YOUR OBJECTIVE | Print out the records in full, keeping each word unchanged.

Stored dataset items:
───

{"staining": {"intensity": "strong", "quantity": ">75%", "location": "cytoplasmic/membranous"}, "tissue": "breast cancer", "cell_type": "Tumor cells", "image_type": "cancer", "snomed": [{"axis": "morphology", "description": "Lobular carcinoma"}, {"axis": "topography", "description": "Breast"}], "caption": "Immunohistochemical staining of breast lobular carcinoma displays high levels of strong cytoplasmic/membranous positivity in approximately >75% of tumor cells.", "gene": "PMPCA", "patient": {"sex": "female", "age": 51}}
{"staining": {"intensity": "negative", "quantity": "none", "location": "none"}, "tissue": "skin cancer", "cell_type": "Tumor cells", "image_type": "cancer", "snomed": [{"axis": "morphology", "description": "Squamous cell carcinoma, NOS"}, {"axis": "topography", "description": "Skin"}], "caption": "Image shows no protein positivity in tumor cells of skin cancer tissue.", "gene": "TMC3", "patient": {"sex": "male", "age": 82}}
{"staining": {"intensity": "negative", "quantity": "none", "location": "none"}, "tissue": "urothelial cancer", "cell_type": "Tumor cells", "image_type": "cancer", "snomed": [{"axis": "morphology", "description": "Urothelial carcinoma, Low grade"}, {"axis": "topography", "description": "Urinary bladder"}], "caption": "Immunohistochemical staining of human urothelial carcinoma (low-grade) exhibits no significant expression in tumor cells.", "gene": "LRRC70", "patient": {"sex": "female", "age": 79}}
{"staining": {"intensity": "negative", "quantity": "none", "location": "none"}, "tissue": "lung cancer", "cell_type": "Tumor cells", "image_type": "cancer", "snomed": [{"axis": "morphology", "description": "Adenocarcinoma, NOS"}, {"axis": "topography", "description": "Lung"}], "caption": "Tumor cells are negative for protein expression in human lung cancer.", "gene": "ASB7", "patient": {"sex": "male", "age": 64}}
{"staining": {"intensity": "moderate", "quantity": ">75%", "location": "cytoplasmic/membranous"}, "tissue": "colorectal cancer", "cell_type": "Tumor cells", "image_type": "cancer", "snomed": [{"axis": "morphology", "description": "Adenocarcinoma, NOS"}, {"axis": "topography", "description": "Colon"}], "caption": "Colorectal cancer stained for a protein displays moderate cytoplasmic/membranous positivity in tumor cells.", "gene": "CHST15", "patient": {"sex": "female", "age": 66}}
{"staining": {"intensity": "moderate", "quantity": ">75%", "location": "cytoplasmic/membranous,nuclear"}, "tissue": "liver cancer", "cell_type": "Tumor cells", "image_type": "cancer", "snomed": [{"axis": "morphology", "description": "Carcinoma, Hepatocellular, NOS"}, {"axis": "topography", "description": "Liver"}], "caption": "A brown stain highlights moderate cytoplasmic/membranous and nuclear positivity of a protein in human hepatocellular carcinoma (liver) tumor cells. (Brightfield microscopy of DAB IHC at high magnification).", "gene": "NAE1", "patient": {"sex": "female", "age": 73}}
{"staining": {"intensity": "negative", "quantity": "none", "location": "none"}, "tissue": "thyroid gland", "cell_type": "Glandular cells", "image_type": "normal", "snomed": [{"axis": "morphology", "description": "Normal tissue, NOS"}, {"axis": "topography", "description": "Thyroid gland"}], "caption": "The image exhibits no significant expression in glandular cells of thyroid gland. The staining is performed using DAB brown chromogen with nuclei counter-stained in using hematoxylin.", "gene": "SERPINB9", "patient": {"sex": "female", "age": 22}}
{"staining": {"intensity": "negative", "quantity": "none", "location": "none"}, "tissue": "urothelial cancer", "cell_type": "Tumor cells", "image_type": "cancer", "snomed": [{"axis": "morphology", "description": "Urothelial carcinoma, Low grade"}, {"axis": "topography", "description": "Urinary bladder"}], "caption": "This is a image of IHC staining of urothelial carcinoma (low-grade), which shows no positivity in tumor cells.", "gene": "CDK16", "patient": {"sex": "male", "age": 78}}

───

TASK ANSWER |
{"staining": {"intensity": "strong", "quantity": ">75%", "location": "cytoplasmic/membranous"}, "tissue": "breast cancer", "cell_type": "Tumor cells", "image_type": "cancer", "snomed": [{"axis": "morphology", "description": "Lobular carcinoma"}, {"axis": "topography", "description": "Breast"}], "caption": "Immunohistochemical staining of breast lobular carcinoma displays high levels of strong cytoplasmic/membranous positivity in approximately >75% of tumor cells.", "gene": "PMPCA", "patient": {"sex": "female", "age": 51}}
{"staining": {"intensity": "negative", "quantity": "none", "location": "none"}, "tissue": "skin cancer", "cell_type": "Tumor cells", "image_type": "cancer", "snomed": [{"axis": "morphology", "description": "Squamous cell carcinoma, NOS"}, {"axis": "topography", "description": "Skin"}], "caption": "Image shows no protein positivity in tumor cells of skin cancer tissue.", "gene": "TMC3", "patient": {"sex": "male", "age": 82}}
{"staining": {"intensity": "negative", "quantity": "none", "location": "none"}, "tissue": "urothelial cancer", "cell_type": "Tumor cells", "image_type": "cancer", "snomed": [{"axis": "morphology", "description": "Urothelial carcinoma, Low grade"}, {"axis": "topography", "description": "Urinary bladder"}], "caption": "Immunohistochemical staining of human urothelial carcinoma (low-grade) exhibits no significant expression in tumor cells.", "gene": "LRRC70", "patient": {"sex": "female", "age": 79}}
{"staining": {"intensity": "negative", "quantity": "none", "location": "none"}, "tissue": "lung cancer", "cell_type": "Tumor cells", "image_type": "cancer", "snomed": [{"axis": "morphology", "description": "Adenocarcinoma, NOS"}, {"axis": "topography", "description": "Lung"}], "caption": "Tumor cells are negative for protein expression in human lung cancer.", "gene": "ASB7", "patient": {"sex": "male", "age": 64}}
{"staining": {"intensity": "moderate", "quantity": ">75%", "location": "cytoplasmic/membranous"}, "tissue": "colorectal cancer", "cell_type": "Tumor cells", "image_type": "cancer", "snomed": [{"axis": "morphology", "description": "Adenocarcinoma, NOS"}, {"axis": "topography", "description": "Colon"}], "caption": "Colorectal cancer stained for a protein displays moderate cytoplasmic/membranous positivity in tumor cells.", "gene": "CHST15", "patient": {"sex": "female", "age": 66}}
{"staining": {"intensity": "moderate", "quantity": ">75%", "location": "cytoplasmic/membranous,nuclear"}, "tissue": "liver cancer", "cell_type": "Tumor cells", "image_type": "cancer", "snomed": [{"axis": "morphology", "description": "Carcinoma, Hepatocellular, NOS"}, {"axis": "topography", "description": "Liver"}], "caption": "A brown stain highlights moderate cytoplasmic/membranous and nuclear positivity of a protein in human hepatocellular carcinoma (liver) tumor cells. (Brightfield microscopy of DAB IHC at high magnification).", "gene": "NAE1", "patient": {"sex": "female", "age": 73}}
{"staining": {"intensity": "negative", "quantity": "none", "location": "none"}, "tissue": "thyroid gland", "cell_type": "Glandular cells", "image_type": "normal", "snomed": [{"axis": "morphology", "description": "Normal tissue, NOS"}, {"axis": "topography", "description": "Thyroid gland"}], "caption": "The image exhibits no significant expression in glandular cells of thyroid gland. The staining is performed using DAB brown chromogen with nuclei counter-stained in using hematoxylin.", "gene": "SERPINB9", "patient": {"sex": "female", "age": 22}}
{"staining": {"intensity": "negative", "quantity": "none", "location": "none"}, "tissue": "urothelial cancer", "cell_type": "Tumor cells", "image_type": "cancer", "snomed": [{"axis": "morphology", "description": "Urothelial carcinoma, Low grade"}, {"axis": "topography", "description": "Urinary bladder"}], "caption": "This is a image of IHC staining of urothelial carcinoma (low-grade), which shows no positivity in tumor cells.", "gene": "CDK16", "patient": {"sex": "male", "age": 78}}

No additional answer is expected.